Saved entries

------------------------

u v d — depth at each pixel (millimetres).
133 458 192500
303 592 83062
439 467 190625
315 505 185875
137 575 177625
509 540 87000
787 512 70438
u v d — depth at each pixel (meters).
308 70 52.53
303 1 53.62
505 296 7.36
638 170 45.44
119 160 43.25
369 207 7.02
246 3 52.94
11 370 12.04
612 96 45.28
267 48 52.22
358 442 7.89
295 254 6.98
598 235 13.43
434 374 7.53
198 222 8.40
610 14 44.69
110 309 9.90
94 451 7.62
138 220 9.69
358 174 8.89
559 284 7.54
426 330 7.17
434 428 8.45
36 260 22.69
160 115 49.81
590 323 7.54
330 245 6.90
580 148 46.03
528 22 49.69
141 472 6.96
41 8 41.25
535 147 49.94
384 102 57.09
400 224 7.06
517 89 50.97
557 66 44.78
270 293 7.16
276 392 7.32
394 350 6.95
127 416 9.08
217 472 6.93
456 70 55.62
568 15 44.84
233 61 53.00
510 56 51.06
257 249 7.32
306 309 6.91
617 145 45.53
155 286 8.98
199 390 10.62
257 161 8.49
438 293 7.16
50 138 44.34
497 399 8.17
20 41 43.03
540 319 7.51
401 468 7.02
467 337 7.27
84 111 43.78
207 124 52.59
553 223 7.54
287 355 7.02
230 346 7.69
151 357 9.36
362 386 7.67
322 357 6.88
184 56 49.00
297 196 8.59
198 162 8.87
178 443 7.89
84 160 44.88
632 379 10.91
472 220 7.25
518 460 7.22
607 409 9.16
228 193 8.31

------------------------

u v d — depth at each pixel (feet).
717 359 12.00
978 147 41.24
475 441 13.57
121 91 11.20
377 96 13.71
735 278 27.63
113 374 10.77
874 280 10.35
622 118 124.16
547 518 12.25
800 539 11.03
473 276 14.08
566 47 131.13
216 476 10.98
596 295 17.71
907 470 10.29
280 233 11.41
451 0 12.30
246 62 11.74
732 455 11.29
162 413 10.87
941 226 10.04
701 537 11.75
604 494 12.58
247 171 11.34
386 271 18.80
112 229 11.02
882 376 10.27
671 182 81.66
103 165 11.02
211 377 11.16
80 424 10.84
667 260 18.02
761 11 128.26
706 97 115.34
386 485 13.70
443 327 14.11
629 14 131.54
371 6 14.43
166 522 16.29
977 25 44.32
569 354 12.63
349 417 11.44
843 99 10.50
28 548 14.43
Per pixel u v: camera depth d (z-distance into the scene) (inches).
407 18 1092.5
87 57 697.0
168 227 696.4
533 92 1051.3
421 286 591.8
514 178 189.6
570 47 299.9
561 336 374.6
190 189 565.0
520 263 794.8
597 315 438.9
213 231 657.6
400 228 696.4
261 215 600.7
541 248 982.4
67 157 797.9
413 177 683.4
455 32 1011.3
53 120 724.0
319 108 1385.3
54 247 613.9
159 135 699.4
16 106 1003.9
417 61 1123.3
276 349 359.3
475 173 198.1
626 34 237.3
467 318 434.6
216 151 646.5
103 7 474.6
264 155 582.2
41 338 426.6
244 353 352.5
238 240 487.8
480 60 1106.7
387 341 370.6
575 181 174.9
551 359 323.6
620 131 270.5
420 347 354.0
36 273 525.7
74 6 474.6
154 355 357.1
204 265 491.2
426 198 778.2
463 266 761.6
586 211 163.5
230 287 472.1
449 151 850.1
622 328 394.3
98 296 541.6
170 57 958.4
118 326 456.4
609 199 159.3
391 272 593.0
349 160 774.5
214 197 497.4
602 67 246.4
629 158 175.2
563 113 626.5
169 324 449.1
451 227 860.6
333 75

------------------------

_TASK TO CARRY OUT_
In the entries above, find the line holding "308 70 52.53" and the line holding "228 193 8.31", then retype exactly those two lines and every line between them, and nothing else.

_TASK RESPONSE_
308 70 52.53
303 1 53.62
505 296 7.36
638 170 45.44
119 160 43.25
369 207 7.02
246 3 52.94
11 370 12.04
612 96 45.28
267 48 52.22
358 442 7.89
295 254 6.98
598 235 13.43
434 374 7.53
198 222 8.40
610 14 44.69
110 309 9.90
94 451 7.62
138 220 9.69
358 174 8.89
559 284 7.54
426 330 7.17
434 428 8.45
36 260 22.69
160 115 49.81
590 323 7.54
330 245 6.90
580 148 46.03
528 22 49.69
141 472 6.96
41 8 41.25
535 147 49.94
384 102 57.09
400 224 7.06
517 89 50.97
557 66 44.78
270 293 7.16
276 392 7.32
394 350 6.95
127 416 9.08
217 472 6.93
456 70 55.62
568 15 44.84
233 61 53.00
510 56 51.06
257 249 7.32
306 309 6.91
617 145 45.53
155 286 8.98
199 390 10.62
257 161 8.49
438 293 7.16
50 138 44.34
497 399 8.17
20 41 43.03
540 319 7.51
401 468 7.02
467 337 7.27
84 111 43.78
207 124 52.59
553 223 7.54
287 355 7.02
230 346 7.69
151 357 9.36
362 386 7.67
322 357 6.88
184 56 49.00
297 196 8.59
198 162 8.87
178 443 7.89
84 160 44.88
632 379 10.91
472 220 7.25
518 460 7.22
607 409 9.16
228 193 8.31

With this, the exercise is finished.